Pourquoi ce modèle économique serait-il plus intéressant pour le client ? « Car il permet de ne pas assumer l’installation de panneaux solaires qui peut être très onéreuse », défend Arnaud Langlois. Ce coût est d’ailleurs, selon lui, le principal frein au développement de l’autoconsommation solaire en France.
Le financier s’est donc mis en ordre de marche. Il a lancé SunLib en 2024 depuis Aix-en-Provence avec trois cofondateurs. Karine Lienhard et Philippe Ramès sont toujours salariés de l’entreprise. Alors que Benjamin May, en appui sur le volet juridique, continue sa profession d’avocat à Paris.
25 millions d’euros levés
La société finance donc l’installation de panneaux photovoltaïques pour des particuliers et des entreprises, grâce à ses 300 sociétés partenaires en France. Cette première opération ne coûte rien au client. Ces charges seront remboursées par abonnement à partir de 49 euros/mois sur une durée de 10 à 25 ans, maintenance et gestion inclues.

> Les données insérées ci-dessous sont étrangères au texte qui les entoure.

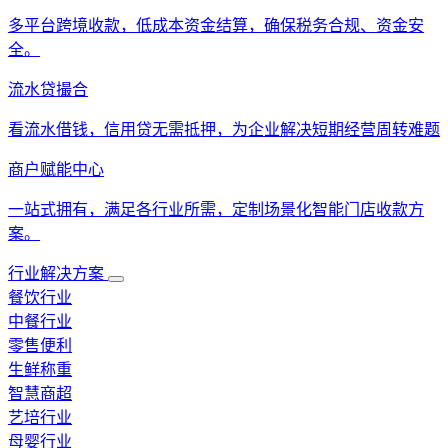
多平台跨境收款，低成本资金结算，确保税务合规、资金安
全。
流水贷撮合
看流水借钱，信用贷无需抵押，为企业解决短期经营周转难题
商户赋能中心
一站式拥有，满足各行业所需，定制场景化智能门店收款方
案。
行业解决方案
餐饮行业
中餐行业
零售便利
生鲜称重
智慧商超
艺培行业
母婴行业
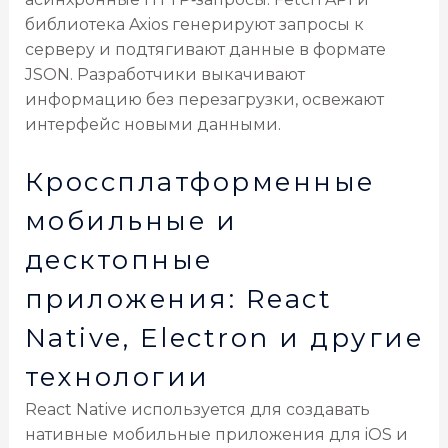
библиотека Axios генерируют запросы к
серверу и подтягивают данные в формате
JSON. Разработчики выкачивают
информацию без перезагрузки, освежают
интерфейс новыми данными.
Кроссплатформенные
мобильные и
десктопные
приложения: React
Native, Electron и другие
технологии
React Native используется для создавать
нативные мобильные приложения для iOS и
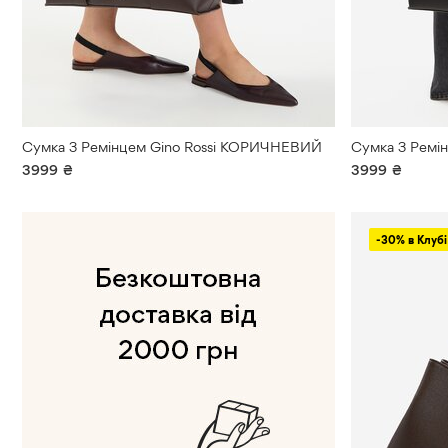
Сумка З Ремінцем Gino Rossi КОРИЧНЕВИЙ
Сумка З Ремі
3999
₴
3999
₴
-30% в Клубі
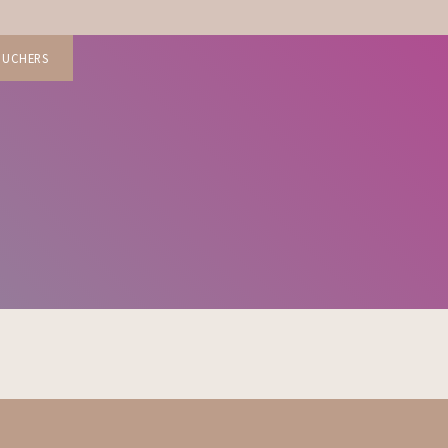
OUCHERS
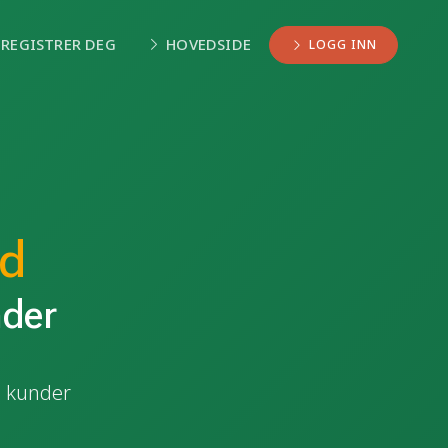
REGISTRER DEG
HOVEDSIDE
LOGG INN
ed
nder
le kunder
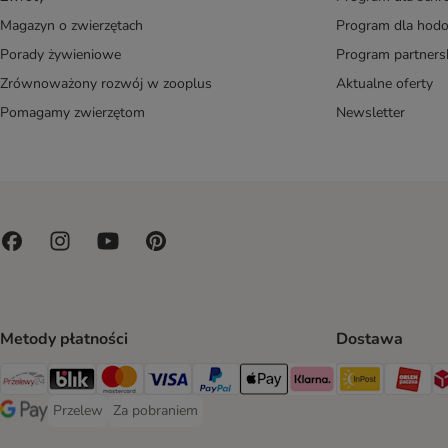
Magazyn o zwierzętach
Program dla ho
Porady żywieniowe
Program partners
Zrównoważony rozwój w zooplus
Aktualne oferty
Pomagamy zwierzętom
Newsletter
Metody płatności
Dostawa
Paczkoma
OR
Przelewy24 Payment Method
Blik Payment Method
MasterCard Payment Method
Visa Payment Method
PayPal Payment Method
Apple Pay Payment Method
Klarna Payment Method
Przelew
Za pobraniem
Przelew Payment Method
Za pobraniem Payment Method
Google Pay Payment Method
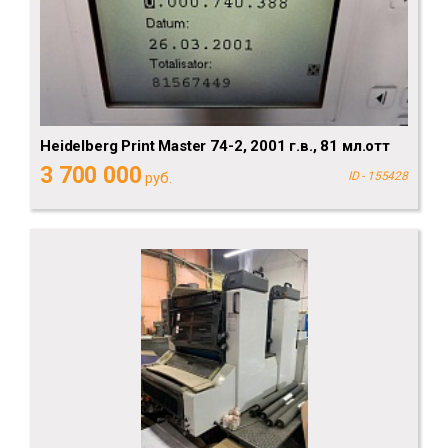
Heidelberg Рrint Мaster 74-2, 2001 г.в., 81 мл.отт
3 700 000
руб.
ID - 155428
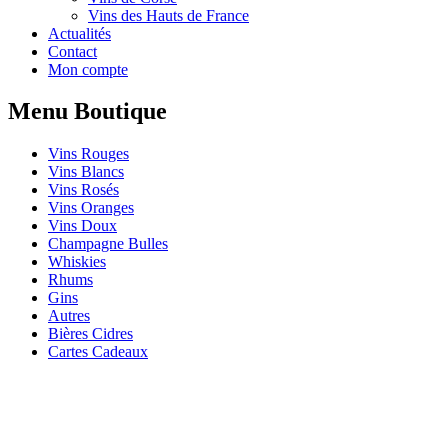
Vins des Hauts de France
Actualités
Contact
Mon compte
Menu Boutique
Vins Rouges
Vins Blancs
Vins Rosés
Vins Oranges
Vins Doux
Champagne Bulles
Whiskies
Rhums
Gins
Autres
Bières Cidres
Cartes Cadeaux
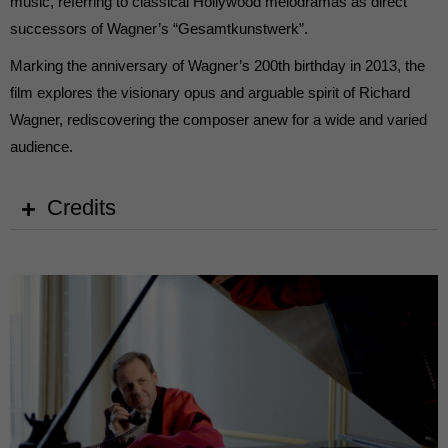
music, referring to classical Hollywood melodramas as direct
successors of Wagner’s “Gesamtkunstwerk”.
Marking the anniversary of Wagner’s 200th birthday in 2013, the
film explores the visionary opus and arguable spirit of Richard
Wagner, rediscovering the composer anew for a wide and varied
audience.
Credits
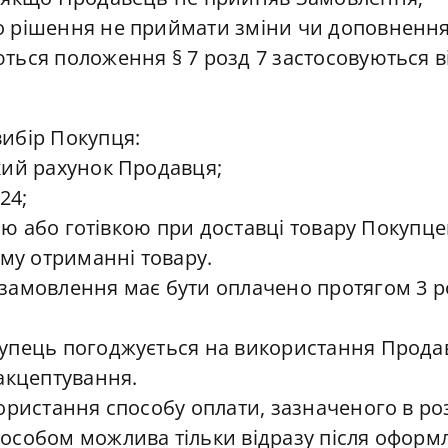
о рішення не приймати зміни чи доповнення
ься положення § 7 розд 7 застосовуються в
ибір Покупця:
кий рахунок Продавця;
24;
кою або готівкою при доставці товару Покупцев
ому отриманні товару.
замовлення має бути оплачено протягом 3 р
упець погоджується на використання Продав
акцептування.
ристання способу оплати, зазначеного в розді
особом можлива тільки відразу після оформ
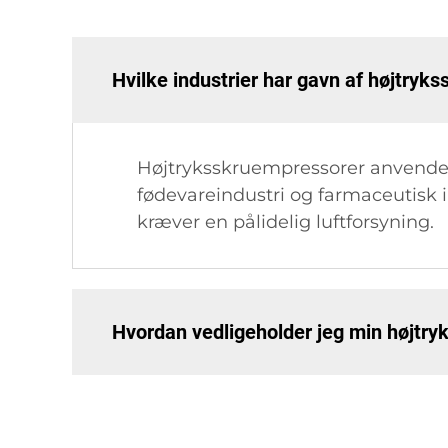
Hvilke industrier har gavn af højtryk
Højtryksskruempressorer anvendes
fødevareindustri og farmaceutisk in
kræver en pålidelig luftforsyning.
Hvordan vedligeholder jeg min højtr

Cependant, financer de telles installations représente un coût d’investissement important pour SunLib. « 10% concerne les panneaux solaires et 90% la main d’œuvre qualifiée pour les installer », précise Arnaud Langlois.
La jeune société a donc levé 25 millions d’euros auprès d’Épopée Gestion. Ce fonds régional, spécialisé dans le soutien aux projets de territoire, reste néanmoins minoritaire dans le capital. « Ce qui vous permet de faire un calcul simple sur la valorisation de l’entreprise », glisse Arnaud Langlois. Soit près de 50 millions d’euros.
100 000 clients en 2030
Avec ce pécule, SunLib entend accélérer sur le marché français en passant de 500 clients actuels à 100 000 clients en 2030, grâce à une petite armée de commerciaux dans les grandes villes de Lyon, Marseille, Bordeaux, ou Lille.
Arnaud Langlois atteste déjà « d’un engouement très fort » avec un potentiel de développement important pour les collectivités territoriales « qui cherchent à faire des économies ».
L’entrepreneur veut ainsi s’inscrire dans les pas de la société Sunrun qui compte un million d’abonnés aux États-Unis en devenant « le leader du marché français » dans cinq ans.
D’ici là, SunLib espère qu’une offre de fabrication de panneaux solaires compétitive, française ou européenne, aura rattrapé « les immenses progrès des Chinois ». La giga-factory Carbon, en projet à Fos-sur-Mer, est surveillée de près.